> _EXERCISE DATA_
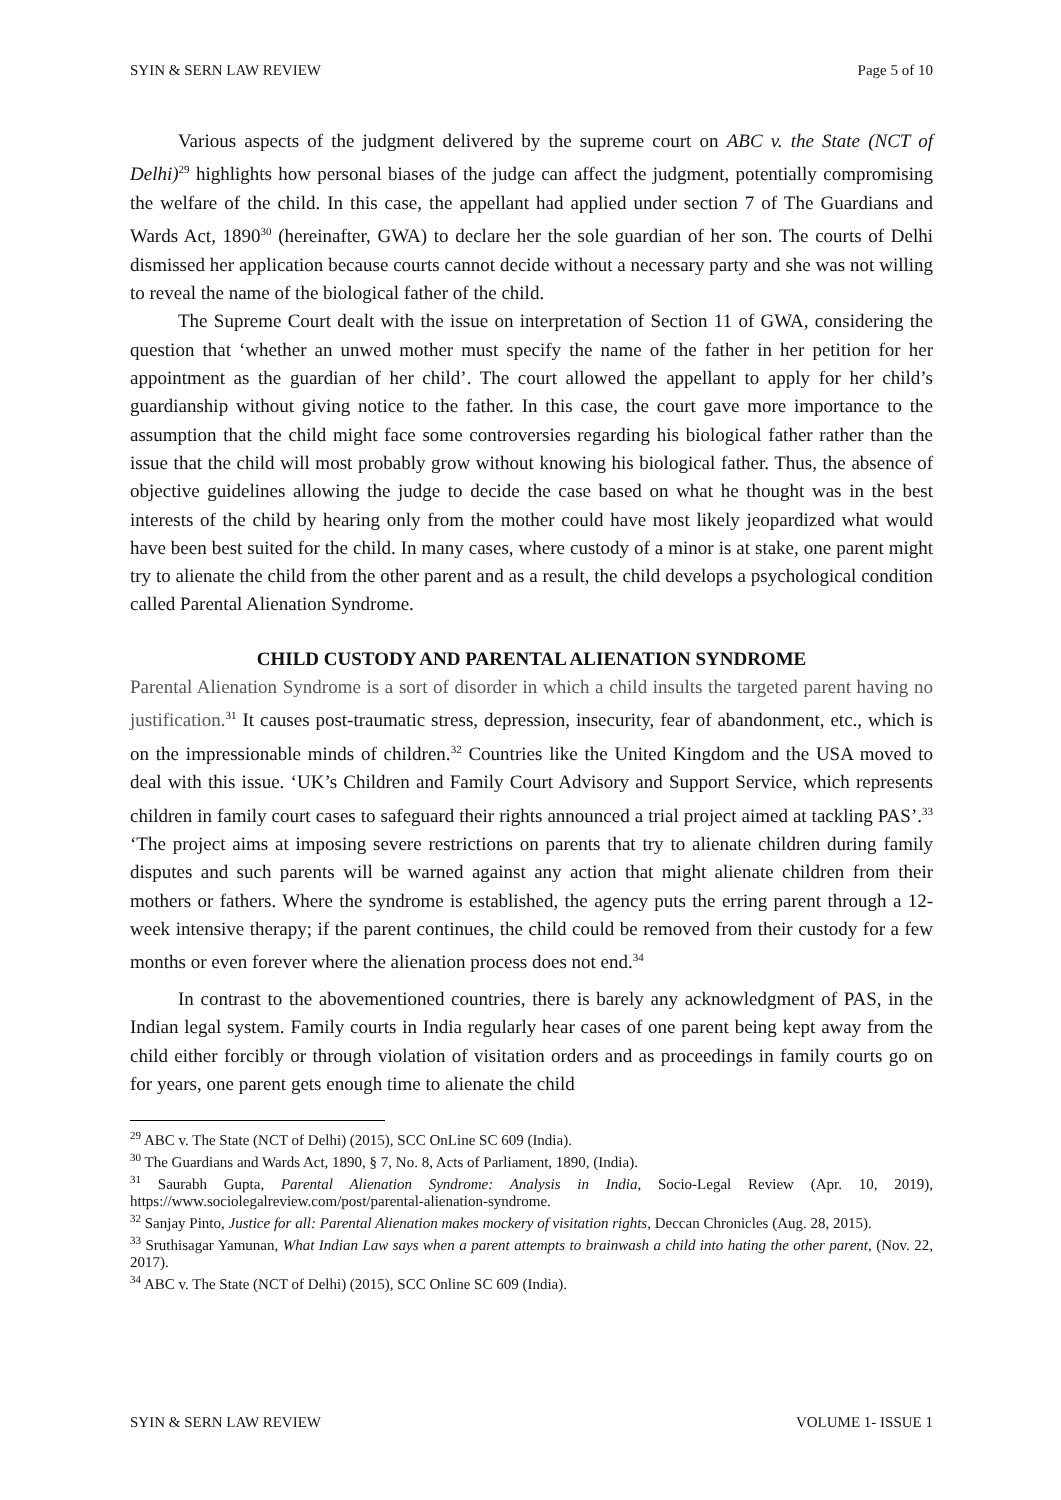SYIN & SERN LAW REVIEW Page 5 of 10
Various aspects of the judgment delivered by the supreme court on ABC v. the State (NCT of Delhi)<sup>29</sup> highlights how personal biases of the judge can affect the judgment, potentially compromising the welfare of the child. In this case, the appellant had applied under section 7 of The Guardians and Wards Act, 1890<sup>30</sup> (hereinafter, GWA) to declare her the sole guardian of her son. The courts of Delhi dismissed her application because courts cannot decide without a necessary party and she was not willing to reveal the name of the biological father of the child.
The Supreme Court dealt with the issue on interpretation of Section 11 of GWA, considering the question that ‘whether an unwed mother must specify the name of the father in her petition for her appointment as the guardian of her child’. The court allowed the appellant to apply for her child’s guardianship without giving notice to the father. In this case, the court gave more importance to the assumption that the child might face some controversies regarding his biological father rather than the issue that the child will most probably grow without knowing his biological father. Thus, the absence of objective guidelines allowing the judge to decide the case based on what he thought was in the best interests of the child by hearing only from the mother could have most likely jeopardized what would have been best suited for the child. In many cases, where custody of a minor is at stake, one parent might try to alienate the child from the other parent and as a result, the child develops a psychological condition called Parental Alienation Syndrome.
CHILD CUSTODY AND PARENTAL ALIENATION SYNDROME
Parental Alienation Syndrome is a sort of disorder in which a child insults the targeted parent having no justification.<sup>31</sup> It causes post-traumatic stress, depression, insecurity, fear of abandonment, etc., which is on the impressionable minds of children.<sup>32</sup> Countries like the United Kingdom and the USA moved to deal with this issue. ‘UK’s Children and Family Court Advisory and Support Service, which represents children in family court cases to safeguard their rights announced a trial project aimed at tackling PAS’.<sup>33</sup> ‘The project aims at imposing severe restrictions on parents that try to alienate children during family disputes and such parents will be warned against any action that might alienate children from their mothers or fathers. Where the syndrome is established, the agency puts the erring parent through a 12-week intensive therapy; if the parent continues, the child could be removed from their custody for a few months or even forever where the alienation process does not end.<sup>34</sup>
In contrast to the abovementioned countries, there is barely any acknowledgment of PAS, in the Indian legal system. Family courts in India regularly hear cases of one parent being kept away from the child either forcibly or through violation of visitation orders and as proceedings in family courts go on for years, one parent gets enough time to alienate the child
<sup>29</sup> ABC v. The State (NCT of Delhi) (2015), SCC OnLine SC 609 (India).
<sup>30</sup> The Guardians and Wards Act, 1890, § 7, No. 8, Acts of Parliament, 1890, (India).
<sup>31</sup> Saurabh Gupta, Parental Alienation Syndrome: Analysis in India, Socio-Legal Review (Apr. 10, 2019), https://www.sociolegalreview.com/post/parental-alienation-syndrome.
<sup>32</sup> Sanjay Pinto, Justice for all: Parental Alienation makes mockery of visitation rights, Deccan Chronicles (Aug. 28, 2015).
<sup>33</sup> Sruthisagar Yamunan, What Indian Law says when a parent attempts to brainwash a child into hating the other parent, (Nov. 22, 2017).
<sup>34</sup> ABC v. The State (NCT of Delhi) (2015), SCC Online SC 609 (India).
SYIN & SERN LAW REVIEW VOLUME 1- ISSUE 1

> _WORK INSTRUCTION_
What you return should match the material line for line, with the images removed.

> _OUTPUT FOR THIS EXERCISE_
SYIN & SERN LAW REVIEW Page 5 of 10
Various aspects of the judgment delivered by the supreme court on ABC v. the State (NCT of Delhi)<sup>29</sup> highlights how personal biases of the judge can affect the judgment, potentially compromising the welfare of the child. In this case, the appellant had applied under section 7 of The Guardians and Wards Act, 1890<sup>30</sup> (hereinafter, GWA) to declare her the sole guardian of her son. The courts of Delhi dismissed her application because courts cannot decide without a necessary party and she was not willing to reveal the name of the biological father of the child.
The Supreme Court dealt with the issue on interpretation of Section 11 of GWA, considering the question that ‘whether an unwed mother must specify the name of the father in her petition for her appointment as the guardian of her child’. The court allowed the appellant to apply for her child’s guardianship without giving notice to the father. In this case, the court gave more importance to the assumption that the child might face some controversies regarding his biological father rather than the issue that the child will most probably grow without knowing his biological father. Thus, the absence of objective guidelines allowing the judge to decide the case based on what he thought was in the best interests of the child by hearing only from the mother could have most likely jeopardized what would have been best suited for the child. In many cases, where custody of a minor is at stake, one parent might try to alienate the child from the other parent and as a result, the child develops a psychological condition called Parental Alienation Syndrome.
CHILD CUSTODY AND PARENTAL ALIENATION SYNDROME
Parental Alienation Syndrome is a sort of disorder in which a child insults the targeted parent having no justification.<sup>31</sup> It causes post-traumatic stress, depression, insecurity, fear of abandonment, etc., which is on the impressionable minds of children.<sup>32</sup> Countries like the United Kingdom and the USA moved to deal with this issue. ‘UK’s Children and Family Court Advisory and Support Service, which represents children in family court cases to safeguard their rights announced a trial project aimed at tackling PAS’.<sup>33</sup> ‘The project aims at imposing severe restrictions on parents that try to alienate children during family disputes and such parents will be warned against any action that might alienate children from their mothers or fathers. Where the syndrome is established, the agency puts the erring parent through a 12-week intensive therapy; if the parent continues, the child could be removed from their custody for a few months or even forever where the alienation process does not end.<sup>34</sup>
In contrast to the abovementioned countries, there is barely any acknowledgment of PAS, in the Indian legal system. Family courts in India regularly hear cases of one parent being kept away from the child either forcibly or through violation of visitation orders and as proceedings in family courts go on for years, one parent gets enough time to alienate the child
<sup>29</sup> ABC v. The State (NCT of Delhi) (2015), SCC OnLine SC 609 (India).
<sup>30</sup> The Guardians and Wards Act, 1890, § 7, No. 8, Acts of Parliament, 1890, (India).
<sup>31</sup> Saurabh Gupta, Parental Alienation Syndrome: Analysis in India, Socio-Legal Review (Apr. 10, 2019), https://www.sociolegalreview.com/post/parental-alienation-syndrome.
<sup>32</sup> Sanjay Pinto, Justice for all: Parental Alienation makes mockery of visitation rights, Deccan Chronicles (Aug. 28, 2015).
<sup>33</sup> Sruthisagar Yamunan, What Indian Law says when a parent attempts to brainwash a child into hating the other parent, (Nov. 22, 2017).
<sup>34</sup> ABC v. The State (NCT of Delhi) (2015), SCC Online SC 609 (India).
SYIN & SERN LAW REVIEW VOLUME 1- ISSUE 1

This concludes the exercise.